For every time Bull has sunk to his knees on the piled blankets at the foot of the bed, bound arms settled atound Cullen’s waist, Cullen can think of ten times he’s been the one willing himself to Bull’s ropes. The soft, almost pained sound Bull makes as Cullen slides his eyepatch away reminds him this is not the same. As if Cullen needs the reminder.
There’s always an instant whenever he cradles Bull’s head that he feels like he’s gentling some great beast, a massive and terrifying creature. But then it’s only Bull, his good eye pressed shut into in the crook of Cullen’s arm. The ropes hook at his hip as Bull tests them, the movement pressing him further between Cullen’s knees.
“There now….” Cullen curves a hand around the side of Bull’s neck, thumb stroking across this thundering pulse, and Bull murmurs something that might be Qunlat, but it’s too muffled to make out. “Hush, love.
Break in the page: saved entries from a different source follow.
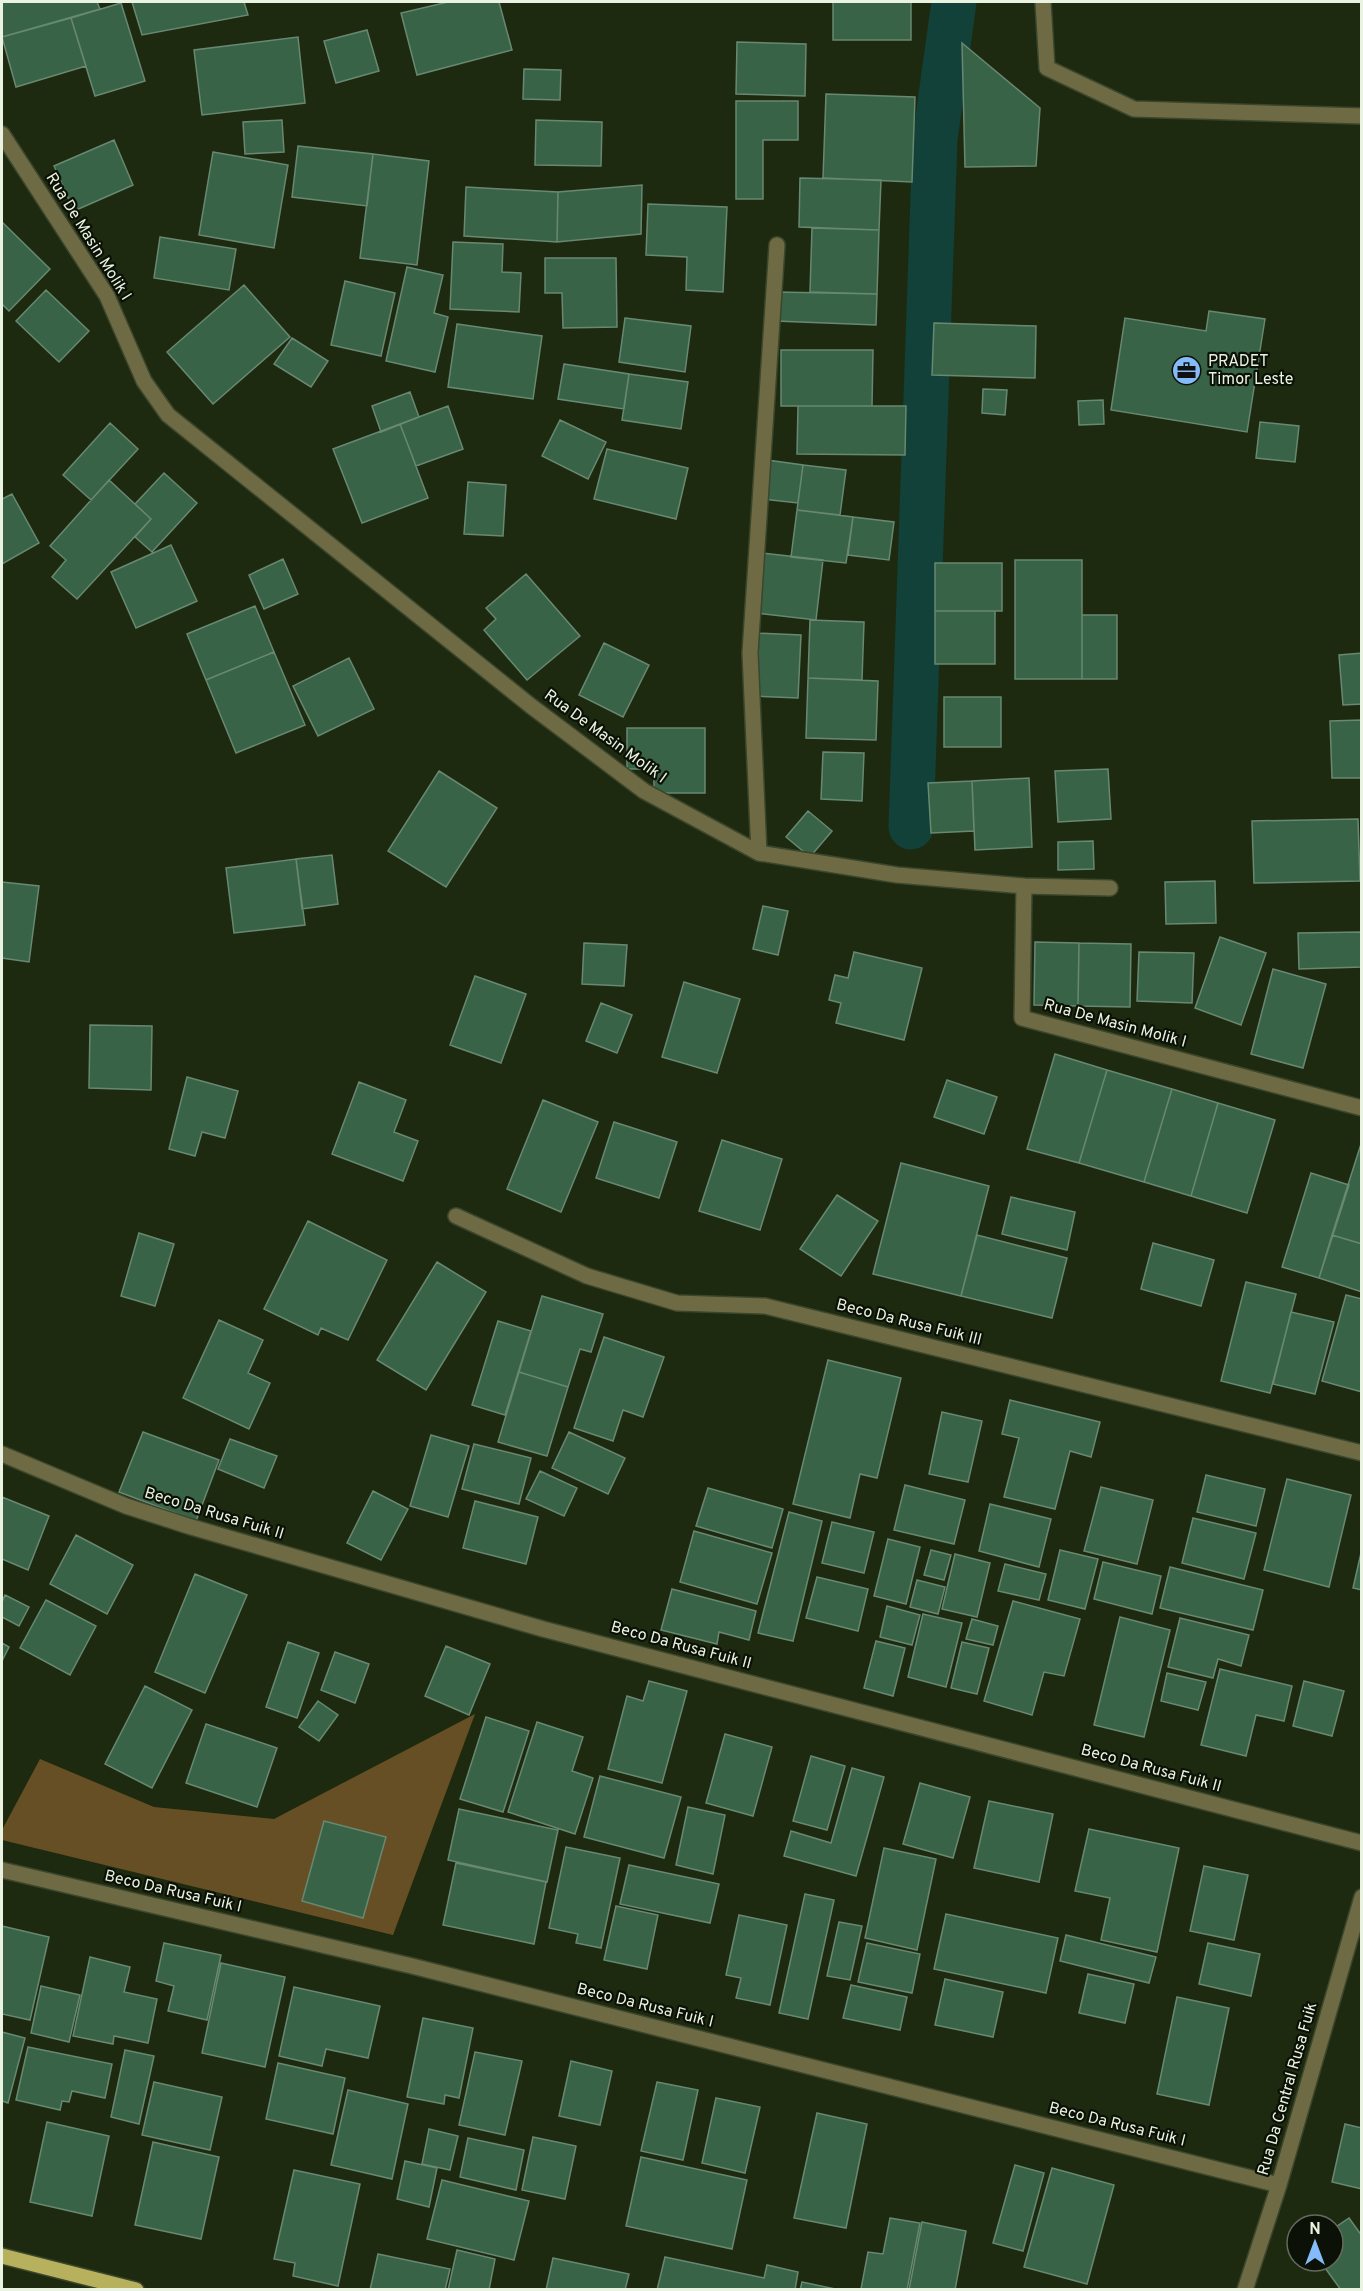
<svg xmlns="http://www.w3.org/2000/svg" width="1363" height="2291" viewBox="0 0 1363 2291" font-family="Overpass,sans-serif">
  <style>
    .forest { fill: #664f24 }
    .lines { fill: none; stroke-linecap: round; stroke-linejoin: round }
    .canal { stroke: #114139; stroke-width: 45 }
    .building { fill: #386347; stroke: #688872; stroke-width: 1.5 }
    .minor-casing { stroke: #3b462c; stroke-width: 18 }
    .major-casing { stroke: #3b462c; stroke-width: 18 }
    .minor { stroke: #6e6b44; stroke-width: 15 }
    .major { stroke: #b7b05c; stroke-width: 15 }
    .labels { text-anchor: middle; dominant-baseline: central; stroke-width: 4.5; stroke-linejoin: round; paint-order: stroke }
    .street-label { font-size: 16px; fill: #eaf3e1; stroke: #0b1106 }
    .poi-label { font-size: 16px; fill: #eaf3e1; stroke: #0b1106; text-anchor: start }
  </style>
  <rect width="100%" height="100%" fill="#1e2a0f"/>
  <path class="forest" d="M475,1714l-82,221 -391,-95v-10l38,-71 114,48 120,12z"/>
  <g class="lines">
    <path class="canal" d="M911,827l24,-688 19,-137"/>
  </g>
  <path class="building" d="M2,2h95l3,7 -98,28z
    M132,2h112l4,13 -106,20z
    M448,2h51l13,48 -95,25 -16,-62z
    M833,2h78v38h-78z
    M121,3l24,78 -50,15 -24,-78z
    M71,18l15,48 -70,21 -14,-50z
    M367,30l12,41 -43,12 -12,-42z
    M298,37l7,66 -103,12 -8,-65z
    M737,42l69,2 -1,52 -69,-2z
    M962,43l78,65 -4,58 -71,1z
    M524,69l37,1 -1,30 -37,-1z
    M826,94l89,3 -3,85 -89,-4z
    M736,101h62v39h-35v59h-27z
    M282,120l2,32 -39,2 -2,-32z
    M536,120l66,2 -1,44 -66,-1z
    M114,140l19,45 -59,26 -20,-45z
    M298,146l75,8 -6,52 -75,-9z
    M213,152l75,13 -14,83 -75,-13z
    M373,154l56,7 -12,104 -57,-7z
    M800,178l81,2 -2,50 -80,-3z
    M642,185l-1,49 -84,8 1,-50z
    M466,187l92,5 -1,50 -93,-6z
    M648,204l79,3 -4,85 -37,-2 1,-33 -41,-2z
    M2,222l48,47 -41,42 -7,-7z
    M812,228l67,2 -2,64 -67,-2z
    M160,237l76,12 -7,41 -75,-12z
    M453,242l50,2 -1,28 19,1 -2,39 -69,-3z
    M545,258h71l1,69 -54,1 -1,-35h-17z
    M407,267l36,8 -9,38 14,4 -13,55 -49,-11z
    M345,281l50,12 -14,63 -50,-11z
    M244,285l46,52 -77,67 -46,-52z
    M46,290l43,41 -30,31 -43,-41z
    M776,292l101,2 -1,31 -101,-4z
    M1209,311l56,8 -18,113 -136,-22 14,-92 81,13z
    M625,318l66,8 -6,46 -66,-10z
    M934,323l102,3 -1,52 -103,-3z
    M457,324l85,12 -9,63 -85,-12z
    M292,338l36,23 -17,26 -37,-23z
    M781,350h92l-1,56h-91z
    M564,364l65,10 -5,35 -66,-10z
    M629,374l59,8 -7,47 -59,-9z
    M983,389l24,1 -2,25 -23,-2z
    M410,392l9,25 -38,15 -9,-26z
    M1103,400l1,24 -25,1 -1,-24z
    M448,406l15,43 -47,17 -16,-42z
    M798,406h108l-1,49 -108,-1z
    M560,420l46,22 -18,37 -46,-23z
    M1260,422l39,4 -4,36 -39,-4z
    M110,423l28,26 -47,51 -28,-25z
    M400,424l28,74 -66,25 -29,-74z
    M607,449l81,19 -12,51 -82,-20z
    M767,460l36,5 -5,38 -36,-4z
    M803,465l43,5 -6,45 -43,-5z
    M164,473l33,30 -45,49 -17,-15 16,-18 -16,-15z
    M109,480l42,39 -74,80 -25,-22 14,-17 -16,-14z
    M468,482l38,3 -3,51 -39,-2z
    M12,494l27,49 -37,21v-65z
    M797,510l56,7 -7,46 -55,-6z
    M853,517l41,5 -5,38 -41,-5z
    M171,545l26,56 -61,27 -25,-56z
    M762,553l61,7 -7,60 -61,-7z
    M283,559l15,35 -34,15 -15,-34z
    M1015,560h67v119h-67z
    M935,563h67v48h-67z
    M526,574l54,62 -53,44 -43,-50 12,-11 -10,-11z
    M255,606l19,46 -68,28 -19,-46z
    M935,611h60v53h-60z
    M1082,615h35v64h-35z
    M810,620l54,2 -2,58 -54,-2z
    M755,633l46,2 -3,63 -45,-2z
    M604,643l45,22 -26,52 -44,-22z
    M274,652l31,73 -69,28 -30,-73z
    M1362,653v51l-19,1 -4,-50z
    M349,658l25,51 -56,27 -25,-50z
    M808,678l70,3 -2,59 -70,-2z
    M944,697h57v50h-57z
    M1362,720v58h-30l-2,-57z
    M627,728h78v65h-51v-24h-27z
    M823,752l41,1 -2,48 -41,-2z
    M1108,769l3,50 -53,3 -3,-51z
    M439,771l58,37 -51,79 -58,-36z
    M1029,778l3,69 -57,3 -3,-69z
    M972,781l2,50 -43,2 -3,-50z
    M808,811l24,20 -22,26 -24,-20z
    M1358,819l2,62 -106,2 -2,-62z
    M1093,841l1,28 -36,1v-28z
    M332,855l6,49 -36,5 -6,-50z
    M296,859l9,66 -71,8 -8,-65z
    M1215,881l1,42 -50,1 -1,-42z
    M2,882l37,4 -10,76 -27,-4z
    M763,906l25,5 -10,44 -25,-6z
    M1362,932v35l-63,2 -1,-36z
    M1220,937l46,16 -25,72 -46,-17z
    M1035,942l44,1 -1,63 -44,-1z
    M584,943l43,2 -3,41 -42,-2z
    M1079,943l52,1 -1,63 -52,-1z
    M854,952l68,16 -18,72 -68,-17 5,-20 -12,-3 6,-25 13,3z
    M1139,952l55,1 -2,50 -55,-2z
    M1273,969l53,15 -23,84 -52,-14z
    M475,976l51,18 -25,69 -51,-18z
    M684,982l56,17 -23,74 -55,-16z
    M601,1003l31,12 -15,38 -31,-12z
    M90,1025l62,1 -1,64 -62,-2z
    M1055,1054l52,16 -28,93 -52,-14z
    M1107,1070l65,19 -28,93 -65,-19z
    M187,1077l51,14 -13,47 -23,-6 -7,24 -26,-7z
    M947,1080l50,17 -13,37 -50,-17z
    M359,1082l47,18 -12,32 24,9 -15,40 -71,-27z
    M1172,1089l46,14 -27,93 -47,-14z
    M543,1100l55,22 -37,90 -54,-23z
    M1218,1103l57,17 -28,93 -56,-17z
    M614,1122l63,20 -18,56 -63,-20z
    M722,1140l60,19 -22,71 -61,-19z
    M1361,1144h1v100l-30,-9z
    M901,1163l88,23 -28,110 -88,-22z
    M1311,1173l38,12 -30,93 -37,-11z
    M837,1195l41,26 -37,55 -41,-27z
    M1011,1197l64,15 -8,38 -65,-16z
    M308,1221l79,39 -39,80 -27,-12 -3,7 -54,-26z
    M139,1233l35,11 -19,62 -34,-10z
    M977,1235l90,23 -15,60 -91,-22z
    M1332,1235l30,9v48l-43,-14z
    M1153,1243l61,17 -13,46 -60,-17z
    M437,1262l49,30 -60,98 -49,-30z
    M1246,1282l50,12 -26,99 -49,-12z
    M1346,1295l16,4v93l-40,-11z
    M542,1296l61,18 -12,38 -11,-3 -12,38 -49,-15z
    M1291,1312l43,10 -19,72 -42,-10z
    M219,1320l44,20 -15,33 22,10 -21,46 -66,-31z
    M498,1321l33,10 -26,84 -33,-10z
    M604,1337l60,20 -21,60 -20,-7 -10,31 -39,-13z
    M828,1360l73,18 -24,100 -17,-4 -10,44 -57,-14z
    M519,1372l49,15 -21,69 -49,-14z
    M1010,1400l90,22 -9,35 -21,-6 -15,58 -51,-12 15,-59 -17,-4z
    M942,1412l40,9 -14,61 -39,-8z
    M143,1432l76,28 -23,61 -77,-29z
    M569,1432l56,26 -17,36 -56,-26z
    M431,1435l38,11 -21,71 -38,-11z
    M230,1439l47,17 -13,32 -46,-19z
    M474,1444l57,14 -12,46 -57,-15z
    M540,1471l37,17 -13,28 -38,-17z
    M1206,1475l59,14 -9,37 -59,-14z
    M1287,1479l64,16 -22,92 -65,-17z
    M905,1485l60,15 -11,44 -60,-14z
    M1101,1487l52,13 -16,64 -53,-13z
    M708,1488l75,21 -11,39 -76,-22z
    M373,1491l35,18 -27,51 -34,-17z
    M2,1497l47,19 -21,54 -26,-11z
    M475,1501l63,16 -12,47 -63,-16z
    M990,1504l61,15 -12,48 -60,-16z
    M789,1512l33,9 -29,120 -35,-8z
    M1193,1518l63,15 -12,46 -62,-16z
    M832,1522l42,10 -10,41 -42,-10z
    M694,1531l78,22 -15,51 -77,-22z
    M76,1535l57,30 -26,49 -57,-30z
    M888,1539l32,8 -14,57 -32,-8z
    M931,1550l20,5 -7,25 -20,-5z
    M1060,1550l38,9 -13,50 -37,-9z
    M1361,1553h1v37l-9,-2z
    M955,1554l35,9 -13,54 -35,-8z
    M1103,1562l58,14 -9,38 -58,-15z
    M1005,1564l41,10 -7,26 -41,-9z
    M1170,1567l93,23 -10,40 -93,-22z
    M195,1574l52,21 -42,98 -50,-21z
    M817,1577l51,12 -10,42 -52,-13z
    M917,1580l28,7 -7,27 -28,-7z
    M672,1589l84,22 -7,29 -30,-8 -2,12 -56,-14z
    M5,1595l24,12 -10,19 -17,-9v-15z
    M46,1600l50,26 -26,49 -50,-27z
    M1013,1601l67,18 -16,57 -20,-4 -12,43 -48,-14z
    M887,1606l33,9 -8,30 -32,-8z
    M923,1614l39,9 -16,64 -38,-10z
    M1120,1617l50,13 -26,107 -50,-12z
    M1180,1618l69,17 -8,31 -23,-7 -5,19 -45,-11z
    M972,1619l26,7 -5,19 -27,-6z
    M876,1641l29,7 -12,48 -29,-8z
    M288,1642l31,11 -22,65 -31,-11z
    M962,1642l27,6 -12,46 -26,-6z
    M2,1643l7,4 -7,14z
    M446,1646l44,18 -21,51 -44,-19z
    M335,1652l34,12 -14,39 -34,-13z
    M1220,1669l72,17 -8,35 -28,-6 -10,41 -45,-11z
    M1167,1673l39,9 -8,28 -37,-9z
    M649,1681l38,10 -25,92 -54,-14 19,-73 16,5z
    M1304,1681l40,10 -12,45 -39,-10z
    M145,1686l47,24 -40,78 -47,-24z
    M318,1701l20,14 -19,26 -20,-14z
    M486,1717l43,14 -26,81 -43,-13z
    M537,1722l46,15 -11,34 21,7 -18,56 -67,-22z
    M206,1724l71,24 -20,59 -71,-24z
    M725,1734l47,13 -19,69 -47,-13z
    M811,1756l34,10 -18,64 -34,-9z
    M852,1768l32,9 -28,99 -72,-20 7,-25 40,12z
    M600,1776l81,21 -17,61 -80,-21z
    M920,1783l50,14 -17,61 -50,-14z
    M989,1801l64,13 -14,68 -65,-14z
    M688,1807l37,8 -12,59 -37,-9z
    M459,1809l99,21 -11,52 -99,-22z
    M324,1821l62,16 -23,81 -61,-17z
    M1089,1829l90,19 -22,104 -56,-12 9,-42 -35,-7z
    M566,1847l54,11 -19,90 -25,-5 2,-9 -29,-6z
    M884,1848l52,11 -19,91 -52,-12z
    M456,1863l90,19 -12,62 -91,-19z
    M629,1865l90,19 -9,39 -90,-19z
    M1204,1866l44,9 -14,65 -44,-9z
    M805,1894l29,6 -26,119 -29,-6z
    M616,1906l42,9 -11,54 -43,-9z
    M946,1914l112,24 -12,55 -112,-24z
    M739,1915l48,10 -17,80 -34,-7 5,-20 -15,-3z
    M839,1922l23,4 -12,54 -23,-4z
    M2,1926l47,11 -19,83 -28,-6z
    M1066,1935l90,22 -7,26 -89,-22z
    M164,1943l57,12 -14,65 -39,-9 6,-25 -18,-5z
    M867,1943l53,11 -8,39 -54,-11z
    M1208,1943l52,11 -9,42 -52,-12z
    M90,1957l40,10 -6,25 33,7 -9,44 -34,-7 -1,8 -40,-8z
    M221,1963l64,14 -20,90 -63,-14z
    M1088,1974l46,10 -9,39 -46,-10z
    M945,1979l58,13 -10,45 -58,-12z
    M851,1985l56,12 -7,33 -57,-12z
    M41,1986l39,9 -11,47 -38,-9z
    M294,1987l86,19 -12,52 -42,-9 -4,17 -43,-10z
    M1177,1997l52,11 -20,97 -52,-11z
    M423,2018l50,10 -14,70 -14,-3 -1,9 -37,-7z
    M2,2032l23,6 -17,65 -6,-2z
    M28,2047l84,17 -7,34 -33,-7 -3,11 -7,-1 -2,9 -44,-10z
    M125,2050l29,6 -15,68 -28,-7z
    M475,2052l47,9 -17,74 -46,-10z
    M571,2061l41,10 -12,54 -41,-9z
    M278,2063l67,15 -12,56 -67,-15z
    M154,2082l68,15 -12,53 -68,-15z
    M657,2082l41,8 -15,70 -42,-9z
    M348,2090l60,14 -16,75 -61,-14z
    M716,2098l44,9 -15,66 -43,-10z
    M817,2113l50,11 -21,104 -52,-10z
    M47,2122l62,14 -17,80 -62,-14z
    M1345,2124l17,4v61l-30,-7z
    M429,2129l29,7 -8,34 -28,-6z
    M533,2137l43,9 -11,53 -43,-9z
    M468,2138l56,12 -8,40 -56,-13z
    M153,2142l66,15 -18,82 -66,-14z
    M641,2157l106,23 -15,69 -106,-23z
    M405,2161l32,7 -8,39 -32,-8z
    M1015,2165l29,8 -21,78 -30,-8z
    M1052,2168l62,17 -27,99 -63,-17z
    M294,2170l66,14 -22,102 -45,-10 2,-13 -21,-4z
    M442,2180l87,21 -15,59 -87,-21z
    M890,2218l30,5 -13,67 -46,-1 7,-37 15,2z
    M1349,2218l13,18v54h-21l-21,-29h13v-32z
    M922,2222l44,9 -11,59h-46z
    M457,2250l38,9 -6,31h-41z
    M378,2254l72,15 -5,21h-75z
    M665,2257l99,21 3,-13 31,7 -3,18h-138z
    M553,2258l76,16 -4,16h-79z
    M802,2282l38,8h-40z"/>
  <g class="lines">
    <defs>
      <path id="minor" d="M1043,2l4,66 87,41 228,7
        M2,134l105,162 37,85 24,34 363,291 113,85 115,62 138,22 127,11 -2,132 340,90
        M759,853l-9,-200 27,-408
        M1024,886l86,2
        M456,1216l131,60 90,27 88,3 597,147
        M2,1454l124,52 62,20 355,103 819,214
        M2,1870l410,96 867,219
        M1245,2290l34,-105 83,-288"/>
      <path id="major" d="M2,2256l134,34"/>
    </defs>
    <use href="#minor" class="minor-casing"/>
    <use href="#major" class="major-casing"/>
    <use href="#minor" class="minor"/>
    <use href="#major" class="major"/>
  </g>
  <defs>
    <symbol id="office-disc" viewBox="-11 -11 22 22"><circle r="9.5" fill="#84bcfb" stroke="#0b1106"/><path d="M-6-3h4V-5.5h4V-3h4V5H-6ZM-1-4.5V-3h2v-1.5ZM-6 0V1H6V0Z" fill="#111"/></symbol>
  </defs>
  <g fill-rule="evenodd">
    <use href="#office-disc" x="1170" y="354" width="33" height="33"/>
  </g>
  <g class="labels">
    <g class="street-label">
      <text transform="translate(88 237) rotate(58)">Rua De Masin Molik I</text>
      <text transform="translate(605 737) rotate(36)">Rua De Masin Molik I</text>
      <text transform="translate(1115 1024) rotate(15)">Rua De Masin Molik I</text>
      <text transform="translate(909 1323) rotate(14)">Beco Da Rusa Fuik III</text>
      <text transform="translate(214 1514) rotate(17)">Beco Da Rusa Fuik II</text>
      <text transform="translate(681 1646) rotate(15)">Beco Da Rusa Fuik II</text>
      <text transform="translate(1151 1769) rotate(15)">Beco Da Rusa Fuik II</text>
      <text transform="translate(173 1892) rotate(13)">Beco Da Rusa Fuik I</text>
      <text transform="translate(645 2006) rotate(14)">Beco Da Rusa Fuik I</text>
      <text transform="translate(1288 2089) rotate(-74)">Rua Da Central Rusa Fuik</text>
      <text transform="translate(1117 2125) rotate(14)">Beco Da Rusa Fuik I</text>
    </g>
    <g class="poi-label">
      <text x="1208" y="362">PRADET<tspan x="1208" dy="18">Timor Leste</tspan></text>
    </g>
  </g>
  <rect width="1363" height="2291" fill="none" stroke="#eaf3e1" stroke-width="6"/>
  <g transform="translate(1315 2243)"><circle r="28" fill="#0b1106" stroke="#646b5e" stroke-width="1.5"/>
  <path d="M0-4.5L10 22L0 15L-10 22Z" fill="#84bcfb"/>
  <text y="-9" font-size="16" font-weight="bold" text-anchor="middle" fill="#eaf3e1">N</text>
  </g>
</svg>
Its time to be still.”
And Bull is. Cullen can feel the man’s bulk begin to lean more heavily as Cullen strokes his shoulder, his neck, softly trails fingers across his cheekbone as he whispers soft, silly things. Endearments unbefitting of a general or a giant. He rubs the path of the eyepatch strap under his ear, the callused points on his brow where the boiled leather has rubbed the scars. And when Bull’s shoulders stiffen and he burrows closer, Cullen begins to scratch the base of his horns and hum the first Chantry hymn that comes to mind because he knows no Tamassran ever did that.
An ache begins to glow between his shoulders after a while perched on the edge of the bed. He is exhausted himself, and there is still so much to do. But Bull’s breathing is a slow, even heat blooming through the fabric of his shirt where his face rests. Every few minutes his arms flex, the faintest strain like high branches, then his hands curl softly and he is quiet again. And so Cullen continues to hold Bull there, however long it takes to bring him back to himself. To bring Bull back to him.